Günün sonunda, bu durum sermaye sahiplerinin, alışık oldukları tüketim kültürü yerine başka bir beklenti geliştirmek üzere çalışmalarını gerektiriyor ki bunu yapabilmek için evrensel iletişim kanalları ile seyahat üzerine yeni şekil ve algılar kurgulamaları gerekecek.

Kısa vadede, sermaye sahipleri, bazı kampanya ve ucuzlama eğilimleri piyasalardaki etkisini göstererek bizleri cezbetmeye çalışacak. İşte bu aşamada, sermaye sahibi kişi ve ülkelerin bir kısmı rekabet için gerekli zenginlik ve becerilerini kaybederek rekabet sahasından çekilecekler. Bu çekilme tüketim maddeleri ve hizmetlerinde daralmaya yol açabileceğinden arz ve talep dengesi açısından yeniden yapılanma gerekecek.

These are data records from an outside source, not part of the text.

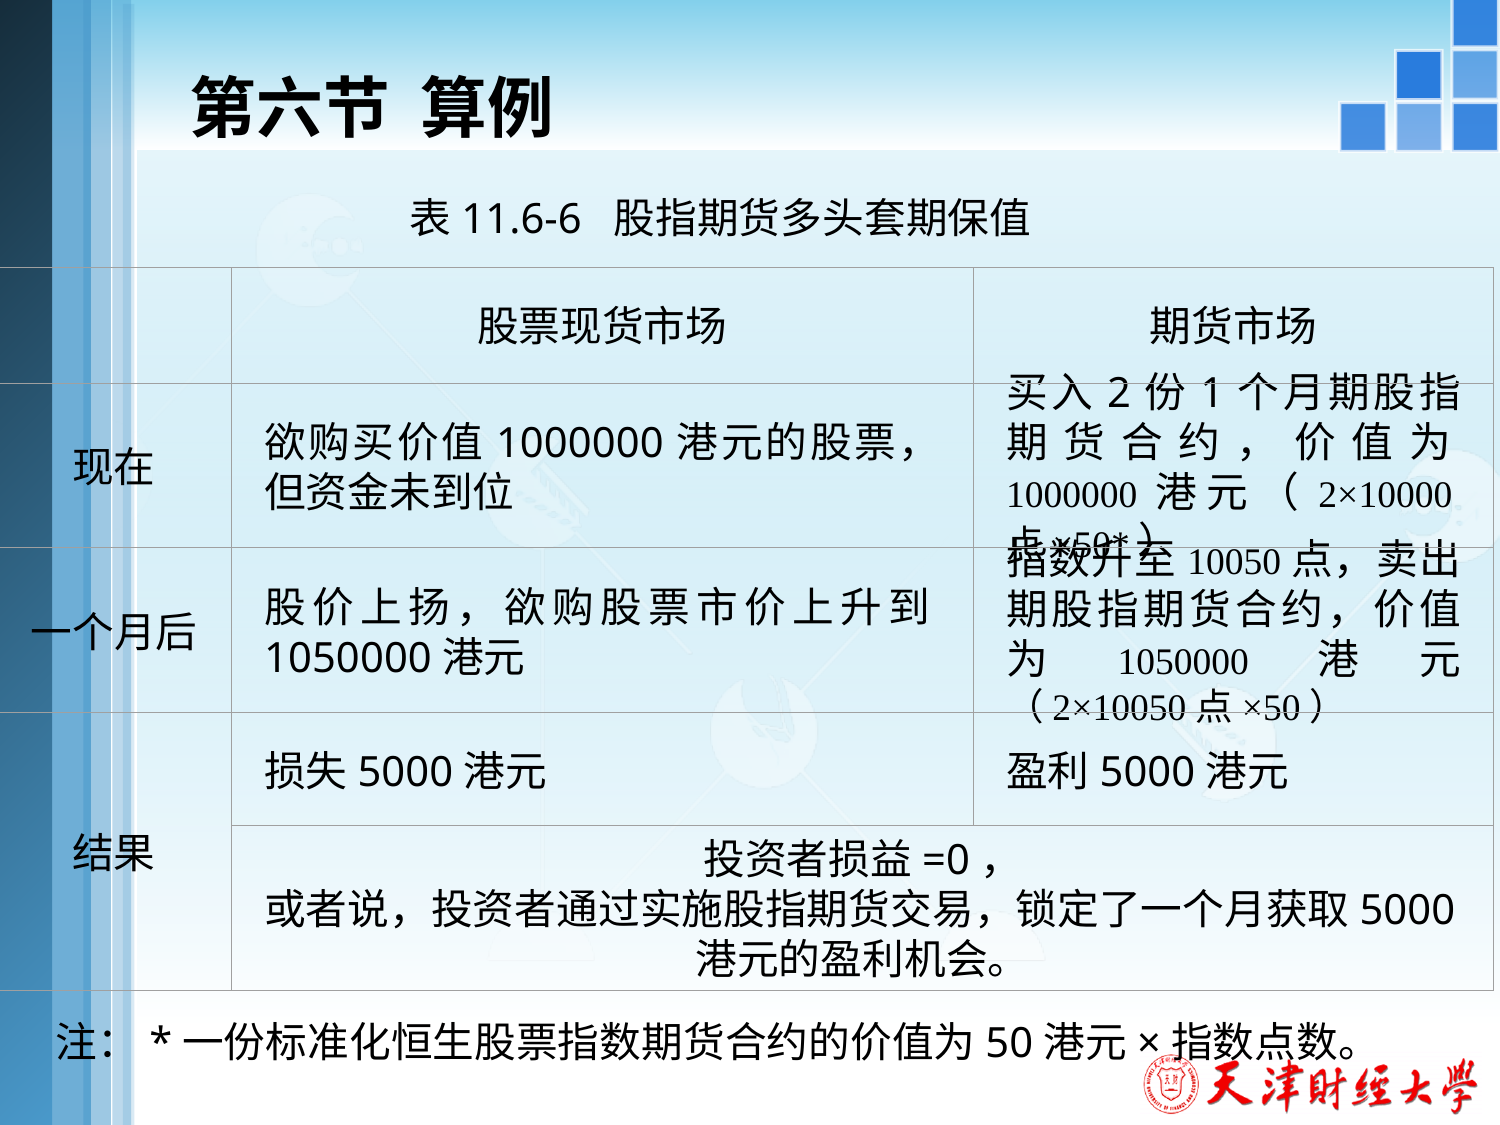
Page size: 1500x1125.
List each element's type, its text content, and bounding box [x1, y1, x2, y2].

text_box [0, 266, 1495, 991]
title 第六节 算例 [174, 75, 1175, 138]
text_box 注：*一份标准化恒生股票指数期货合约的价值为50港元×指数点数。 [41, 1008, 1400, 1124]
picture [132, 150, 1500, 965]
picture [1400, 1049, 1500, 1119]
text_box 表11.6-6 股指期货多头套期保值 [277, 184, 1164, 265]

Bizim gibi üretimden koparılmış ülkelerin ekonomik politikaları başta olmak üzere dengelerini kurabilecekleri bir sistemi hızla geliştirmeleri gerekecek ki bu bizim için en zor olacak kısım gibi görünüyor. Süreçten başarı ile çıkabilmek yaşadığımız tarihsel süreç ve coğrafi özelliklerimiz nedeniyle zor olacak. Hem doğal kaynaklarımızın yetersizliği hem de nüfusumuzun azlığına bağlı olarak rekabet piyasasındaki yerimizi, iç piyasada elbette, zorlayacak!

Lakin kendi kendine yeten bir ülke, devlet ve toplum olamayacağımız anlamına da gelmiyor.

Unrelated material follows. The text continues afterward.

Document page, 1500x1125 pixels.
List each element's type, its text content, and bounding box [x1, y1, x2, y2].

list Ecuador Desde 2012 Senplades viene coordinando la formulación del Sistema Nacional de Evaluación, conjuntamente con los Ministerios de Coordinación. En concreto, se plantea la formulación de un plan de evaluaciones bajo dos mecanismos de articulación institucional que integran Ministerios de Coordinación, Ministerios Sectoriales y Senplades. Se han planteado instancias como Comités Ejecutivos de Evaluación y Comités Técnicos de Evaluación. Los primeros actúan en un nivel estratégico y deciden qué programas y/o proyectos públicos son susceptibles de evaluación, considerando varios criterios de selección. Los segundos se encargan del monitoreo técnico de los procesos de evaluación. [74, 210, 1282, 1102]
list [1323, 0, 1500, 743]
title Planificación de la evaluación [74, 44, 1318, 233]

Bu aşamada aynı coğrafi koşulları paylaştığımız Rum komşularımızla ilişkilerimizi geliştirmek zorunluluğumuz daha fazla değer kazanacak. Bunu yaparken yalnız ve kapalı geçirdiğimiz süreçte almış olduğumuz derslerden de başımızı dik çıkaracak önlemler alınmalı.

***

Kapitalizm miadını doldururken sonuç olarak başka bir sürecin açılacağı çok net.

Diyorum ki aklımızı kullanmamız kaçınılmaz!